Beer: It's not just for drinking

Beer: It's not just for drinking

by Shereece Spain
Stripes Europe

I have two toddlers at home, so I’m always looking for great ways to relax and unwind. When we found out we were headed to Germany, I went on the hunt to find spas that were unique to or originated in Europe. As I was searching for real Swedish massages (which I don’t think is really a thing), I stumbled across this medieval art of beer baths. Are there truly healing or therapeutic properties to beer? Or, is this just another activity involving beer?

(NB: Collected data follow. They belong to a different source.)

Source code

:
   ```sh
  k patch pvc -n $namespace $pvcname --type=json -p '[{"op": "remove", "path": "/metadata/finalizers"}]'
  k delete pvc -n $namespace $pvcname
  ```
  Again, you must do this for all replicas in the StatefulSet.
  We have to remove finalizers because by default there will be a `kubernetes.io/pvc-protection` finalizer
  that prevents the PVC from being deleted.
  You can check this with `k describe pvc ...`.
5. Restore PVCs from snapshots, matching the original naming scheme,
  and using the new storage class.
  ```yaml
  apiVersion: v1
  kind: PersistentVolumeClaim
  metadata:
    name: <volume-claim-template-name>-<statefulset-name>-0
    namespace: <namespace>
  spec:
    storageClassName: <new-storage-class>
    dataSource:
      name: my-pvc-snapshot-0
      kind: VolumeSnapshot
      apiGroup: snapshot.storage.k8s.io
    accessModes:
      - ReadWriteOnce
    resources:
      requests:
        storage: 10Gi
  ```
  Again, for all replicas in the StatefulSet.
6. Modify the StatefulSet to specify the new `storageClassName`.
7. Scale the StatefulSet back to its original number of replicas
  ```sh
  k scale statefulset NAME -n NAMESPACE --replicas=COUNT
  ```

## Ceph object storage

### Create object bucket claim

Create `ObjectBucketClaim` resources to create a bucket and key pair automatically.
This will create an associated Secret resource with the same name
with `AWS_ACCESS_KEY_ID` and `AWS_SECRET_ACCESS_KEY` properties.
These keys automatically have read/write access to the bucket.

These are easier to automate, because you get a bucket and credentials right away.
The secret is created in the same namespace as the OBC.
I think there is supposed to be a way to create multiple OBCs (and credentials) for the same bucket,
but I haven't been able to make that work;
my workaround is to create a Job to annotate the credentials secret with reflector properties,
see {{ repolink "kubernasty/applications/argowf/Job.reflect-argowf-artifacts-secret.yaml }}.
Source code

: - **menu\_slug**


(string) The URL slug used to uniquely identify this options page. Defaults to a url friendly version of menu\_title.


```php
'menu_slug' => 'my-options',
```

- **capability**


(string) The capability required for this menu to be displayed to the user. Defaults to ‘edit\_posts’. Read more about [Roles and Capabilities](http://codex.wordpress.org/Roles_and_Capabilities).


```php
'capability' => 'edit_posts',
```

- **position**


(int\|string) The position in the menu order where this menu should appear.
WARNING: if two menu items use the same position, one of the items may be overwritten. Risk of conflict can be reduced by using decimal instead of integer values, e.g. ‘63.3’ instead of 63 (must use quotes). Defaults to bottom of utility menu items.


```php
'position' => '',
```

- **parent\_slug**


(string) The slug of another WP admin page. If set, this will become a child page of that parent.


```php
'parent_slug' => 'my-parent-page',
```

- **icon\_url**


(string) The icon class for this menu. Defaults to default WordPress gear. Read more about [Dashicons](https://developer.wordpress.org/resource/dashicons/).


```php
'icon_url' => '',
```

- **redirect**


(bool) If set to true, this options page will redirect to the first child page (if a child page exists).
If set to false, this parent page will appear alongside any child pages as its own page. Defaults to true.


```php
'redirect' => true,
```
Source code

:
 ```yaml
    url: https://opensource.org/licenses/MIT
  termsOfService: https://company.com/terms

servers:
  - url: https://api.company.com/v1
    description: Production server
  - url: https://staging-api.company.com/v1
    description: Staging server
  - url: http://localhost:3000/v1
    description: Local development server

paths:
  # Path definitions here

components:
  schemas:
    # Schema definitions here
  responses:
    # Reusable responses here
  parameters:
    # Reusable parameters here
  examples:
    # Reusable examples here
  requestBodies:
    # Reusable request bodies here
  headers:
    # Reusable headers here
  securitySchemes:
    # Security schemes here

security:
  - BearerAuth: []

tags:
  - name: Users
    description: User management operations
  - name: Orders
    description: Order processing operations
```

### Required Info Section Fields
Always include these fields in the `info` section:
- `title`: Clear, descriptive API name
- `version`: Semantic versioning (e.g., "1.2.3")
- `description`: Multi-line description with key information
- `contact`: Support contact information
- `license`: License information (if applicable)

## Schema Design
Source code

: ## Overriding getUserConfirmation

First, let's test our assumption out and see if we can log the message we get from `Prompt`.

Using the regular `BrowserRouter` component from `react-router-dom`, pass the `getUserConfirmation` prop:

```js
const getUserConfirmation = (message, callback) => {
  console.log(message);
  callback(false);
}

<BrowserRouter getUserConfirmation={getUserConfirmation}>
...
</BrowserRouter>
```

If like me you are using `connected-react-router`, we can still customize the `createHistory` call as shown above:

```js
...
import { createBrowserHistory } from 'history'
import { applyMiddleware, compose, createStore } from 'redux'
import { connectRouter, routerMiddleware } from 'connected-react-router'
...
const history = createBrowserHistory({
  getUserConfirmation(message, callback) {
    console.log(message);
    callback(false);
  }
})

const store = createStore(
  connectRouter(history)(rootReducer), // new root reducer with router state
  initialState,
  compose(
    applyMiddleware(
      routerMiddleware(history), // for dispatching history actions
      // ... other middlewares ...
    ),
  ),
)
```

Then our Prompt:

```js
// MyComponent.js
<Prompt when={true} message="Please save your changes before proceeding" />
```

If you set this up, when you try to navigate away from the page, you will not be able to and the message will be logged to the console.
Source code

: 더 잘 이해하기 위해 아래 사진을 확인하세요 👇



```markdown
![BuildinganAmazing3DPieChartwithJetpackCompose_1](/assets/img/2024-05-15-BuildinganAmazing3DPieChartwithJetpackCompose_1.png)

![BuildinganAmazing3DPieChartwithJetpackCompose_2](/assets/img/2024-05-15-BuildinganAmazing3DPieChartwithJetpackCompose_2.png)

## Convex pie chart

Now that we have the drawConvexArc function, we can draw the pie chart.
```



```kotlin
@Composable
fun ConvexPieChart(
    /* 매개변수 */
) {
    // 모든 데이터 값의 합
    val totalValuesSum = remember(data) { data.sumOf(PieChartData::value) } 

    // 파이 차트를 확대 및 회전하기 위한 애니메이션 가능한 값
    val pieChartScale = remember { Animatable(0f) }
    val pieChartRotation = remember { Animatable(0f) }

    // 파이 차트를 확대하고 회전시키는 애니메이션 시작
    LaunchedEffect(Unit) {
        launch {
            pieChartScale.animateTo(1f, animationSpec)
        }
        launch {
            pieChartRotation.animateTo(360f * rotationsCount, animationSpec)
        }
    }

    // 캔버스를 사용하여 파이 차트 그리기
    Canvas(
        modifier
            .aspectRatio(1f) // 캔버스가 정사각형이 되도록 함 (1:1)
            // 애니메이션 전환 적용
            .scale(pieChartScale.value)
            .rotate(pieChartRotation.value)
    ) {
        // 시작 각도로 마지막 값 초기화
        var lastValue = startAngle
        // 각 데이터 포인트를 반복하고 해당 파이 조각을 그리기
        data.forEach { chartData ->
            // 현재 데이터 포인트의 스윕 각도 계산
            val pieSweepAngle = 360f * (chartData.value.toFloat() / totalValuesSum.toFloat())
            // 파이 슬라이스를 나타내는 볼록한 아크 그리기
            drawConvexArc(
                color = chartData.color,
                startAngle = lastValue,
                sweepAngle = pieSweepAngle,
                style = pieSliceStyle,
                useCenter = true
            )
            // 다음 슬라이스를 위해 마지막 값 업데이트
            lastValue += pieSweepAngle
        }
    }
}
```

We have the Czechs to thank for these unconventional baths - which is not surprising since they have the highest beer consumption in the world. Beer baths and spas began in the Middle Ages. Pivní lLázně is said to be the first beer spa in existence. It was believed that hops, yeast and other natural ingredients cured many illnesses. Today, the Bad (bath) brews supposedly help ease muscle tension (I’m guessing this comes from the beer on tap next to the tubs), improved circulation, body detoxification, pore cleansing, as well as acne and cellulite treatments. When you follow the bathing and post-bath protocol, these ingredients are also excellent moisturizers for the skin and hair. The beer used in the baths differs from consumed beer; there is no barley which may cause allergic reactions.

Can’t make it to the Czech Republic? No worries! You can also find these sudsy baths in Germany and Austria. They range in price and can depend on the kind of experience you’re after. The lowest I’ve seen them go for is 250 euros.

Even if you’re not a beer drinker, you can still experience the frothy beverage that is a favorite all over Europe.